Title: I Loved a Rogue
Series: The Prince Catchers, Book 3
Author: Katharine Ashe
Purchase: Amazon | B&N | iBooks | Google Play
Startling Confession #1: This is the first Katharine Ashe book I’ve ever read.
Perhaps less startling, but, nonetheless, worth mentioning Confession #2: After finishing this novel, I immediately began my notorious author binge reading habit, complete with library book holds and Kindle purchases of ALL THE KATHARINE ASHE BOOKS.
This one was a stunner y’all. Last in the series, it totally stands on its own super sexy ultra-romantic legs. It has just right mix of angst, sexual tension, deep back story, and gypsies that make it a stop-everything-and-just-keep-reading tale.
Did I mention gypsies? If, like me, you adored Kleypas’ Hathaway series–particularly Merripen and Cam’s stories–you need to pick up I Loved a Rogue immediately.
As the conclusion to what I hear is a fantastic trilogy, I Loved a Rogue is Eleanor Caulfield’s time for love. The consummate vicar’s daughter, Eleanor is steady, responsible, and yes, a spinster. Despite her staid exterior, Eleanor has passion in abundance, and has spent the last eleven years hiding her adventurous spirit, as well as love and heartache. As a young girl she fell in love with Taliesin, the young gypsy boy who was part servant, sometime rival and eventually, lover. His abrupt departure left Eleanor in despair, but she’s picked up the pieces of her life…Or so she thought, until the day that Taliesin shows up again, no longer a boy but a man who stirs her heart in a way she never thought would happen again.
Oh yeah, and he helps her locate her missing parents whom she’s never known because she and her sister’s washed up on the English coast after a brutal shipwreck…and stuff.
I know, I make light of the driving plot of the entire series–three sisters trying to fulfill a gypsy prophecy that says they’ll discover their true parents when one of them marries a prince–but really, it’s all about the Eleanor-Taliesin romance. Yes, the mystery is the driving force behind these adolescent lovers’ reunion, and it’s quite engaging, but for most of the novel it takes a back seat to the unpacking of the love and pain Eleanor and Tali have suffered over the past decade.
There is angst aplenty, but it’s never oppressive or overwhelming.
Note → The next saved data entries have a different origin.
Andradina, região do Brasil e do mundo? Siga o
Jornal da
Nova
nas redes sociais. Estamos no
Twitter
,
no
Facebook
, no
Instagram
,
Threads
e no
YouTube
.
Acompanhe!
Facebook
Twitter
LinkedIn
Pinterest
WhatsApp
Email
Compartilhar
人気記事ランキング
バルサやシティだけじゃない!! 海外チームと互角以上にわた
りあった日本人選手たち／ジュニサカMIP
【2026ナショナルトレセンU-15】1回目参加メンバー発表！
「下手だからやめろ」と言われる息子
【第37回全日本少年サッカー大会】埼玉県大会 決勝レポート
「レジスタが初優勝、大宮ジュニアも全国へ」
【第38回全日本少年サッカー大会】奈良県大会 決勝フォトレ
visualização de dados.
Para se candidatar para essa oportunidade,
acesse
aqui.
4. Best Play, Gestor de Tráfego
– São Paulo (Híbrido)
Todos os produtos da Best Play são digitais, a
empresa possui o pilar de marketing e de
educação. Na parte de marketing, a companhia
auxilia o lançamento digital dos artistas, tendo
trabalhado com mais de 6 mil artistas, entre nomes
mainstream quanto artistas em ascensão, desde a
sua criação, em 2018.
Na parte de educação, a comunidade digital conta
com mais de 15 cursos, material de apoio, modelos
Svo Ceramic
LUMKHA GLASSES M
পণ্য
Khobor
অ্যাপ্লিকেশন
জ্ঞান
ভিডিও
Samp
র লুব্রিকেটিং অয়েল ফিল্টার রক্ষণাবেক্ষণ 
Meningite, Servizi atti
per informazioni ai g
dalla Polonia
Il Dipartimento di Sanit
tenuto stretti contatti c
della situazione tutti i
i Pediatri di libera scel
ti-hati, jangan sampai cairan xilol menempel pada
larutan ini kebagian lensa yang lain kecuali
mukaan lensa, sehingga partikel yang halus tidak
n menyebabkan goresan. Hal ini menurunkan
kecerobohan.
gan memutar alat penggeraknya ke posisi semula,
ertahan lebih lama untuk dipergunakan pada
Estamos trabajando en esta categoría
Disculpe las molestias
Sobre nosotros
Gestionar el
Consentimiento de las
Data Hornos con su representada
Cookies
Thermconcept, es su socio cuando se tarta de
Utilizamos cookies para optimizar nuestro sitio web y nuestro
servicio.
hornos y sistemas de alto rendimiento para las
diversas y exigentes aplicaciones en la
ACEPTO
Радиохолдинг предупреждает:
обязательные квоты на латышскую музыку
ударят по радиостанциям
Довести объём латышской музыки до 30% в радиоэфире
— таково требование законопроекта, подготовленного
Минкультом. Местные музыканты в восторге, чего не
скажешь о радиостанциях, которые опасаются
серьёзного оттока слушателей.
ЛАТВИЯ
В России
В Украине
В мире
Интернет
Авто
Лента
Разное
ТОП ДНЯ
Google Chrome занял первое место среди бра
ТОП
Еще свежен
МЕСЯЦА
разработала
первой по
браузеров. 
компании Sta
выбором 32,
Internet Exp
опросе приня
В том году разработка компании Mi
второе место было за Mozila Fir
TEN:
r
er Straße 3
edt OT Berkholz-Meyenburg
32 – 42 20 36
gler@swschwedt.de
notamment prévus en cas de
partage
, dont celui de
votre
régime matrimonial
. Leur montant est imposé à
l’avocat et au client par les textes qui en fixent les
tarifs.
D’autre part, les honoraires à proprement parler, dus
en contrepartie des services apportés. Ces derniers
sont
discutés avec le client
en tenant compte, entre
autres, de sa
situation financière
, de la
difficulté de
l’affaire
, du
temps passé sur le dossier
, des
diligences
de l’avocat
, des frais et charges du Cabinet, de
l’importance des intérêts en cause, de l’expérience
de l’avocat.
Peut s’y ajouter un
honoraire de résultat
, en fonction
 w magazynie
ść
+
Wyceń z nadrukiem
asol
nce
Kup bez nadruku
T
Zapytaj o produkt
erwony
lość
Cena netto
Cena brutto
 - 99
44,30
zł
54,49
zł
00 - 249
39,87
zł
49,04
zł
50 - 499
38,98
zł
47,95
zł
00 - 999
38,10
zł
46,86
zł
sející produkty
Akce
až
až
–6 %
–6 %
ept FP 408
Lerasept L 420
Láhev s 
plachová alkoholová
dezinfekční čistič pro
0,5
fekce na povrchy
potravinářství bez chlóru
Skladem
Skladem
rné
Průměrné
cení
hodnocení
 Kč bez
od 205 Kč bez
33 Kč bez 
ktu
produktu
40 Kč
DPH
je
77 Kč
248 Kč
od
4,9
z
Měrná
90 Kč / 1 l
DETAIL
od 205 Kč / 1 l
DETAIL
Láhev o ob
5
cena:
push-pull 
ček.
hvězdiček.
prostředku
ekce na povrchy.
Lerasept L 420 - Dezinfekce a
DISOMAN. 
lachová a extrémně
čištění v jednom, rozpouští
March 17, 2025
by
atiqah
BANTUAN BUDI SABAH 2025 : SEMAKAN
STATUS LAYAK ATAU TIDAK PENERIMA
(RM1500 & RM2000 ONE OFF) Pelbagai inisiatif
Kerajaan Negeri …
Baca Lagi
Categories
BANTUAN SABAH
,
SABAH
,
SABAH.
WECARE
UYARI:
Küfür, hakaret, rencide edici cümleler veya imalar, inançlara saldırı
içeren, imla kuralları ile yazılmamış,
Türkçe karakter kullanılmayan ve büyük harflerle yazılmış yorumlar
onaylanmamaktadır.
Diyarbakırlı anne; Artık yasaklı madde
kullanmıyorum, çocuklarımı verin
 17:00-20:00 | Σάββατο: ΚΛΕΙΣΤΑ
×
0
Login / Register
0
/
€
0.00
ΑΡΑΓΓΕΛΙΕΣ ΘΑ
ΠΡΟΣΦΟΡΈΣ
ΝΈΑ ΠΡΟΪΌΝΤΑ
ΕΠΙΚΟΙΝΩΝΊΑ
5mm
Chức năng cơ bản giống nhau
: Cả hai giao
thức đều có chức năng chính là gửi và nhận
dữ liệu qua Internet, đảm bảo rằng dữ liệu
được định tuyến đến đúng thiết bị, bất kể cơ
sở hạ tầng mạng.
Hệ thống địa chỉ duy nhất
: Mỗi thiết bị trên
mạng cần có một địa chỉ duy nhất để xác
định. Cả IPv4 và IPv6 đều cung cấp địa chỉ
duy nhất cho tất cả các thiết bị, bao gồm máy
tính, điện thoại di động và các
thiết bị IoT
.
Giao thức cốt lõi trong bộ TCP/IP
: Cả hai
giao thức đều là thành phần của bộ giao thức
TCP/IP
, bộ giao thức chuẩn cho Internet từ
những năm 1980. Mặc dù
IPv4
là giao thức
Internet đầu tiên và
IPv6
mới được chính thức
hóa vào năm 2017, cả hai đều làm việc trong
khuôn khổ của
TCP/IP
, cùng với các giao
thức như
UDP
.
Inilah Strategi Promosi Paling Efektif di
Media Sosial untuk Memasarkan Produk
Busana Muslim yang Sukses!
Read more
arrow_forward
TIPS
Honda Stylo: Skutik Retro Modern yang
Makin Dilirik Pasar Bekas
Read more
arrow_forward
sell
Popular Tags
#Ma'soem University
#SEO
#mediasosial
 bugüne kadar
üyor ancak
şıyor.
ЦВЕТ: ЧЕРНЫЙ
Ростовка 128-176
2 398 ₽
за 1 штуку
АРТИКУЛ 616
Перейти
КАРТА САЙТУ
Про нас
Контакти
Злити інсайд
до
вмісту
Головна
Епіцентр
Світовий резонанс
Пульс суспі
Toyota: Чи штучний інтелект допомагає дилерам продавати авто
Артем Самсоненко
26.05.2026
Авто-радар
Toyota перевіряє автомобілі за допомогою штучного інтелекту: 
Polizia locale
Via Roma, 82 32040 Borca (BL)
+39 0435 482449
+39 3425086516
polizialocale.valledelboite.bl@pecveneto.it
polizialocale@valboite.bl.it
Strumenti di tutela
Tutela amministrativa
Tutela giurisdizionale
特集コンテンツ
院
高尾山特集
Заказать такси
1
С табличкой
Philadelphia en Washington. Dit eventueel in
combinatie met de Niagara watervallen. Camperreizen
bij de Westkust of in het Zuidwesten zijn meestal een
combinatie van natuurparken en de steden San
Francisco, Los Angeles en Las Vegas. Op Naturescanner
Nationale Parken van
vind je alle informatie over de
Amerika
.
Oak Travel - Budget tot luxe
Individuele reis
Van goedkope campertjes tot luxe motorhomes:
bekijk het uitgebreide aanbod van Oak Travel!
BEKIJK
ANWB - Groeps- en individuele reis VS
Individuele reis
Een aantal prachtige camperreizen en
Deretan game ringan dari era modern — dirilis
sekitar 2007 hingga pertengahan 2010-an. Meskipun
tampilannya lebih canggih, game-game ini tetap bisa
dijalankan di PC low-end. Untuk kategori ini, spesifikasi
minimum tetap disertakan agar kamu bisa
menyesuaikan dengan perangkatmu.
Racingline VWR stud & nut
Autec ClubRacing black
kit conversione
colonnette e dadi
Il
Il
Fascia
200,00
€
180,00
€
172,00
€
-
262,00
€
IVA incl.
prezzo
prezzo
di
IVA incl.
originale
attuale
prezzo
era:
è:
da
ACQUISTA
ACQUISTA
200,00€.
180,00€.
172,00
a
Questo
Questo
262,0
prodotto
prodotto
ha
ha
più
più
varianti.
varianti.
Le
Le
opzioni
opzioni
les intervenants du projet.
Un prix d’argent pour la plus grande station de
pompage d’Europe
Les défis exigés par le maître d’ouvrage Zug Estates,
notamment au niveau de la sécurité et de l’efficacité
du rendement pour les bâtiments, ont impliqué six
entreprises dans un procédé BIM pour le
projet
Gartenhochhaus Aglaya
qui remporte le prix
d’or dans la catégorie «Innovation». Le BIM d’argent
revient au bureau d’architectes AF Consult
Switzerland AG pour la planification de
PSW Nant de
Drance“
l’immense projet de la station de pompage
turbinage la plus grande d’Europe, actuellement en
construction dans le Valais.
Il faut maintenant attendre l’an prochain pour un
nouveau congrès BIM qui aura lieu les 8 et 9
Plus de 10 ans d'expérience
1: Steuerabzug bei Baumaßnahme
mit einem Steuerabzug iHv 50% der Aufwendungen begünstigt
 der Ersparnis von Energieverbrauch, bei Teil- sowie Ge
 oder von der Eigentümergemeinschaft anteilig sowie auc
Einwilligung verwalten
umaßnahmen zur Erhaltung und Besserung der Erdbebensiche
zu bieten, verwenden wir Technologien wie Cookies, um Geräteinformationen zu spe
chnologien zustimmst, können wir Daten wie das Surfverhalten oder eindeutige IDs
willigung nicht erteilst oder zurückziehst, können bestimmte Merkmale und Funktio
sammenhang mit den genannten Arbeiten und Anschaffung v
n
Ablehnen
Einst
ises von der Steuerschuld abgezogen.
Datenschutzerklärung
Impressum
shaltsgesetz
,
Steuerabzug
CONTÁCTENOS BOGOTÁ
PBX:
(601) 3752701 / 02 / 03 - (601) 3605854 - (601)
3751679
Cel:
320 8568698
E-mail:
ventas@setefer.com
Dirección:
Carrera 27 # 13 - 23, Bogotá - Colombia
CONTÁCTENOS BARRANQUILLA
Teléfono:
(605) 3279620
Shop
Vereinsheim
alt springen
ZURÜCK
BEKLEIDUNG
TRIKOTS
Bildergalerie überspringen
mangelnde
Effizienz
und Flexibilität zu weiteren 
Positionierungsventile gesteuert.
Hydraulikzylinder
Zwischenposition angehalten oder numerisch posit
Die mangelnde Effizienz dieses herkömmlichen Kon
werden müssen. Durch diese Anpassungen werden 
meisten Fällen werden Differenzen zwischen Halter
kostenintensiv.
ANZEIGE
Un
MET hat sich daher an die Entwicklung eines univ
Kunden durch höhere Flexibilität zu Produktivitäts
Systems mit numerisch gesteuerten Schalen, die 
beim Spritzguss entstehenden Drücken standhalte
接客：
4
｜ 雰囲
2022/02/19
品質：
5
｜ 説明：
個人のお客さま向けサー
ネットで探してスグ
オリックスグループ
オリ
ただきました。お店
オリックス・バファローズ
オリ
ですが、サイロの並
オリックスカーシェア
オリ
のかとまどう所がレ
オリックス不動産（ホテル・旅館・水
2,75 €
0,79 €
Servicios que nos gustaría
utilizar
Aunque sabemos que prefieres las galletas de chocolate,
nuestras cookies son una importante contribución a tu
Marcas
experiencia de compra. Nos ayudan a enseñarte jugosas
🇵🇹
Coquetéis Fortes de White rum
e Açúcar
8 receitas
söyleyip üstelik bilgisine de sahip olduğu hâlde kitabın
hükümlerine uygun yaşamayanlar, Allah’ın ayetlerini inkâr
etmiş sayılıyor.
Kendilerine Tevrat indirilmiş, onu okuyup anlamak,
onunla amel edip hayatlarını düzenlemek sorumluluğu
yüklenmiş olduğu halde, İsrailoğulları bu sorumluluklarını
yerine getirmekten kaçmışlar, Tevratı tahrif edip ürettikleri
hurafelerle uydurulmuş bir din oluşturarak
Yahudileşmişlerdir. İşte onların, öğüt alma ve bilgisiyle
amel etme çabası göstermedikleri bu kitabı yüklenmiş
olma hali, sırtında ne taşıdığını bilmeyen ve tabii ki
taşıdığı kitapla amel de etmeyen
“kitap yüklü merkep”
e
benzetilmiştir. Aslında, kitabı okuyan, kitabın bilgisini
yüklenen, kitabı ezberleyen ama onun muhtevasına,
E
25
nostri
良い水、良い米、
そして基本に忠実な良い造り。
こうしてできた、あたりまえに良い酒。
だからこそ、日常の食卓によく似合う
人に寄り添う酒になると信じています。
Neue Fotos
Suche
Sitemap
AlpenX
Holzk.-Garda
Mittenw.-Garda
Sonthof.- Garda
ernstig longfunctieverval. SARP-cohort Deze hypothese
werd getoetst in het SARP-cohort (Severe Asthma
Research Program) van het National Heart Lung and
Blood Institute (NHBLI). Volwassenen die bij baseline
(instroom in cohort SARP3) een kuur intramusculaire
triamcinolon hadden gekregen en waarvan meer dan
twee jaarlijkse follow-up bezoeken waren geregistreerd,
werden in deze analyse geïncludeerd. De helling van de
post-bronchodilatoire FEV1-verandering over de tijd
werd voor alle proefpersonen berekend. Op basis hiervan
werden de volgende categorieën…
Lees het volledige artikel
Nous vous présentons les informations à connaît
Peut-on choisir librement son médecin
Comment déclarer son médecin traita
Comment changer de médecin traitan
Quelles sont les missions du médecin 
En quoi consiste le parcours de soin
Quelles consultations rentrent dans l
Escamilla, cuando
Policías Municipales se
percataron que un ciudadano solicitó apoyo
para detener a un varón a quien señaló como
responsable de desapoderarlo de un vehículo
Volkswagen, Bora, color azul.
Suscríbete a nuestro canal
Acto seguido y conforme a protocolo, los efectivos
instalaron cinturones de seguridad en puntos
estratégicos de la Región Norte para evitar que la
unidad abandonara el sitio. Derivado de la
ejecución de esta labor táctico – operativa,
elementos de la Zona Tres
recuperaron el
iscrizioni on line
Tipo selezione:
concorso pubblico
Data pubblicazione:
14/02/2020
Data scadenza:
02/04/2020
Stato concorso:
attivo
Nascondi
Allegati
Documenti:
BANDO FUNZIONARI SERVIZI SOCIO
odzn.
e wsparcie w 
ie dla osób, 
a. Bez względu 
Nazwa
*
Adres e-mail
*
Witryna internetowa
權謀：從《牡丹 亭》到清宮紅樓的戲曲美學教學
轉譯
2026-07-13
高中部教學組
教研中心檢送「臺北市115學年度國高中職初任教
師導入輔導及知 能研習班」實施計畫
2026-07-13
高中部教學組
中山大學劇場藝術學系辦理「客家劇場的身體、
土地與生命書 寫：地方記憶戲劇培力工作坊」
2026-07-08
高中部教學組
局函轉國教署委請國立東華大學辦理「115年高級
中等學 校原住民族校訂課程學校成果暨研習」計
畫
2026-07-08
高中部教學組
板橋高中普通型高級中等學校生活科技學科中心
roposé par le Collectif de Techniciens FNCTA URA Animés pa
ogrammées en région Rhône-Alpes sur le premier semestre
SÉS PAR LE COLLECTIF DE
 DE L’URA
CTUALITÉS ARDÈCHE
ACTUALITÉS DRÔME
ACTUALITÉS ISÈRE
It’s just the right dose for heart-stopping sexual tension (I found myself doing the nail-biting thing) and a deeply emotional connection. As I’ve written before, I adore grand reconciliations in romance novels. As Sherry Thomas once brilliantly stated in an interview for the Popular Romance Project, “We all know shit happens,” and to reflect that in a romance novel (and do it well) takes what could be a good story and makes it so much more powerful. Ashe created two characters who, for various reasons (some valid, some eye-roll inducing), have stayed away from the love of their life for ELEVEN LONG YEARS. Their reunion is intense, awkward, and even a little painful at times. It’s a rebuilding of a relationship left in ruins. Couple that with all sorts of meddlesome secondary characters and you have all the right elements of a seriously engaging novel.
Ashe’s writing is lovely. Her allusions to various lovers from epic tales (Tristan and Isolde; Guinevere and Lancelot) is a signal that Eleanor and Tali’s romance isn’t this sort of fly-by-night, whirlwind romance. There is going to be trouble and there is going to be anger, but there is also going to be the kind of epic love that makes those stories so worth reading.
This one is just as worthy of a read.
Yes, I did find the ending a bit madcap and perhaps a little rushed, but that was in large part because I’d been so focused on Eleanor and Tali that I failed to realize the entire trilogy also needed its own resolution. Perhaps if I had read the first two novels I would have been more invested in the story of the Caulfield daughters’ parentage. I won’t spoil the ending, but I will say that if you’ve been reading hoping to find the answer to the gypsy prophecy, you will find satisfaction in the end.
Rating: A- (For many wistful sighs, gasps, and sessions of anxious nail-biting, thank you, Katharine Ashe!)